* **Problem**: Extract from the listing each line in which the word "Extensions" appears.

* **Input material**:
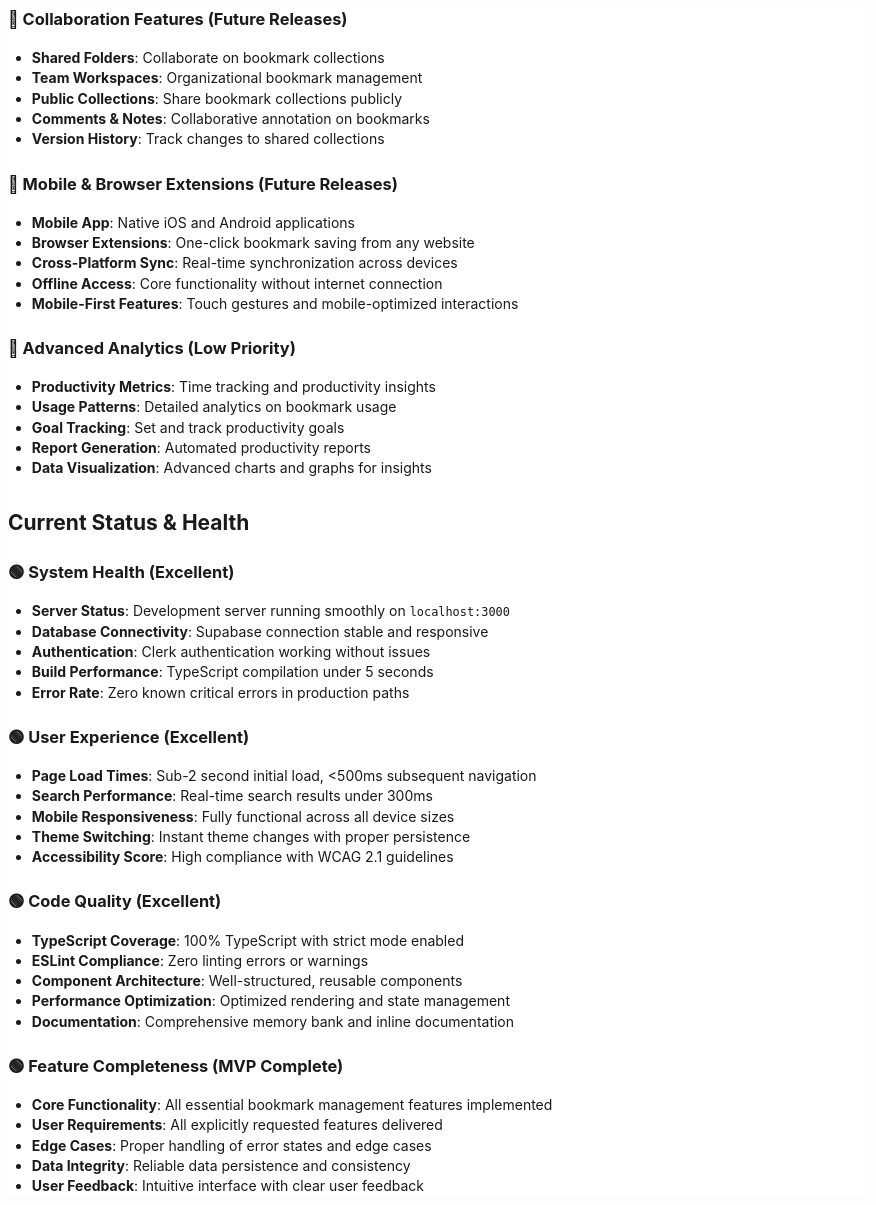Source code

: ### 🔄 Collaboration Features (Future Releases)
- **Shared Folders**: Collaborate on bookmark collections
- **Team Workspaces**: Organizational bookmark management
- **Public Collections**: Share bookmark collections publicly
- **Comments & Notes**: Collaborative annotation on bookmarks
- **Version History**: Track changes to shared collections

### 🔄 Mobile & Browser Extensions (Future Releases)
- **Mobile App**: Native iOS and Android applications
- **Browser Extensions**: One-click bookmark saving from any website
- **Cross-Platform Sync**: Real-time synchronization across devices
- **Offline Access**: Core functionality without internet connection
- **Mobile-First Features**: Touch gestures and mobile-optimized interactions

### 🔄 Advanced Analytics (Low Priority)
- **Productivity Metrics**: Time tracking and productivity insights
- **Usage Patterns**: Detailed analytics on bookmark usage
- **Goal Tracking**: Set and track productivity goals
- **Report Generation**: Automated productivity reports
- **Data Visualization**: Advanced charts and graphs for insights

## Current Status & Health

### 🟢 System Health (Excellent)
- **Server Status**: Development server running smoothly on `localhost:3000`
- **Database Connectivity**: Supabase connection stable and responsive
- **Authentication**: Clerk authentication working without issues
- **Build Performance**: TypeScript compilation under 5 seconds
- **Error Rate**: Zero known critical errors in production paths

### 🟢 User Experience (Excellent)
- **Page Load Times**: Sub-2 second initial load, <500ms subsequent navigation
- **Search Performance**: Real-time search results under 300ms
- **Mobile Responsiveness**: Fully functional across all device sizes
- **Theme Switching**: Instant theme changes with proper persistence
- **Accessibility Score**: High compliance with WCAG 2.1 guidelines

### 🟢 Code Quality (Excellent)
- **TypeScript Coverage**: 100% TypeScript with strict mode enabled
- **ESLint Compliance**: Zero linting errors or warnings
- **Component Architecture**: Well-structured, reusable components
- **Performance Optimization**: Optimized rendering and state management
- **Documentation**: Comprehensive memory bank and inline documentation

### 🟢 Feature Completeness (MVP Complete)
- **Core Functionality**: All essential bookmark management features implemented
- **User Requirements**: All explicitly requested features delivered
- **Edge Cases**: Proper handling of error states and edge cases
- **Data Integrity**: Reliable data persistence and consistency
- **User Feedback**: Intuitive interface with clear user feedback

* **Answer for this exercise**:
### 🔄 Mobile & Browser Extensions (Future Releases)
- **Browser Extensions**: One-click bookmark saving from any website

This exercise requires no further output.